Economic Effects of China’s Two-Child Policy
BY QUINN CAMPBELL
China’s shifting age demographic has finally forced Beijing’s hand: the party announced plans to completely phase-out its three decade old “One Child” policy, and to replace it with a new “Two Child” policy. The decision comes amid China’s slowest year of GDP growth since the global financial crisis.
By 2020, a fifth of China’s population will be over 60. That will weigh on China’s future growth. The policy changes are intended to combat the skewed age demographic, and to boost short-term consumption. Beijing’s official projections expect the two child policy will add an additional eight million new live births each year. However, these projections are overly optimistic, and represent a 166% increase in live births from last year. Financial realities and cultural norms will prevent the jump in fertility rates that Beijing expects. This article outlines the two reasons why China won’t experience a baby boom within the next generation.

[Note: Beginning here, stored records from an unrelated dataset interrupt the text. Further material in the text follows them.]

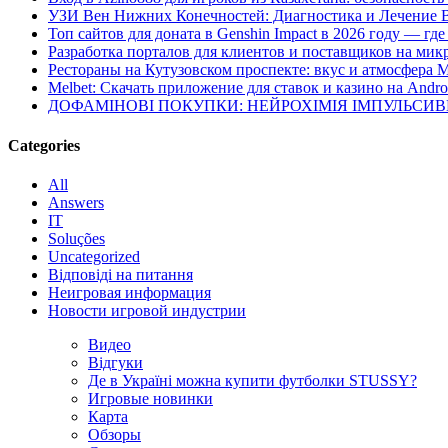
УЗИ Вен Нижних Конечностей: Диагностика и Лечение 
Топ сайтов для доната в Genshin Impact в 2026 году — г
Разработка порталов для клиентов и поставщиков на мик
Рестораны на Кутузовском проспекте: вкус и атмосфера 
Melbet: Скачать приложение для ставок и казино на Andro
ДОФАМІНОВІ ПОКУПКИ: НЕЙРОХІМІЯ ІМПУЛЬСИ
Categories
All
Answers
IT
Soluções
Uncategorized
Відповіді на питання
Неигровая информация
Новости игровой индустрии
Видео
Відгуки
Де в Україні можна купити футболки STUSSY?
Игровые новинки
Карта
Обзоры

Cost of raising one child.
China is an extremely costly place to raise a child. An average middle-class Chinese family spends about 40 percent of their monthly income on child rearing. Compare that to the U.S. where, according to a U.S. government study that examined spending on children, an average middle-class couple will spend only about 16 percent of their income on a child. The excess costs in China stem from its ultra-competitive school system. Chinese parents who want their child to get ahead must shell out big bucks for piano lessons, English classes, private tutors, or even college tuition in the U.S.
At 64 percent, China has the largest female workforce participation rate among the world’s ten largest economies, according to data from the World Bank, therefore the majority of Chinese parents cannot watch their child during the day. If grandparents aren’t around, then nannies or day-cares are another costly necessity. An economist from Credit Suisse put it best when he said, “the high cost of raising a child is probably China’s new birth control.” In China, it is already so expensive to raise one child, most parents cannot afford a second child.
Social Stigma of having two children.
Chinese people are accustomed to raising only one child. Birthing two or more children was illegal for over thirty years, so the current generation still considers it taboo. A local Nanjing cab driver, and father of one daughter, explained that the government took the social stigma into consideration when announcing their plan to repeal the policy. “The radio broadcast that announced the changes,” he explained, “said there would be an adjustment period.” However, demographic shifts don’t happen overnight. They’re long drawn out processes that occur on generational time-scales. The adjustment period Beijing described will surely be longer than expected.
Beijing believed the One Child Policy could limit China’s population to 700 million people by 2020. That didn’t work, and I don’t expect the two child policy will either.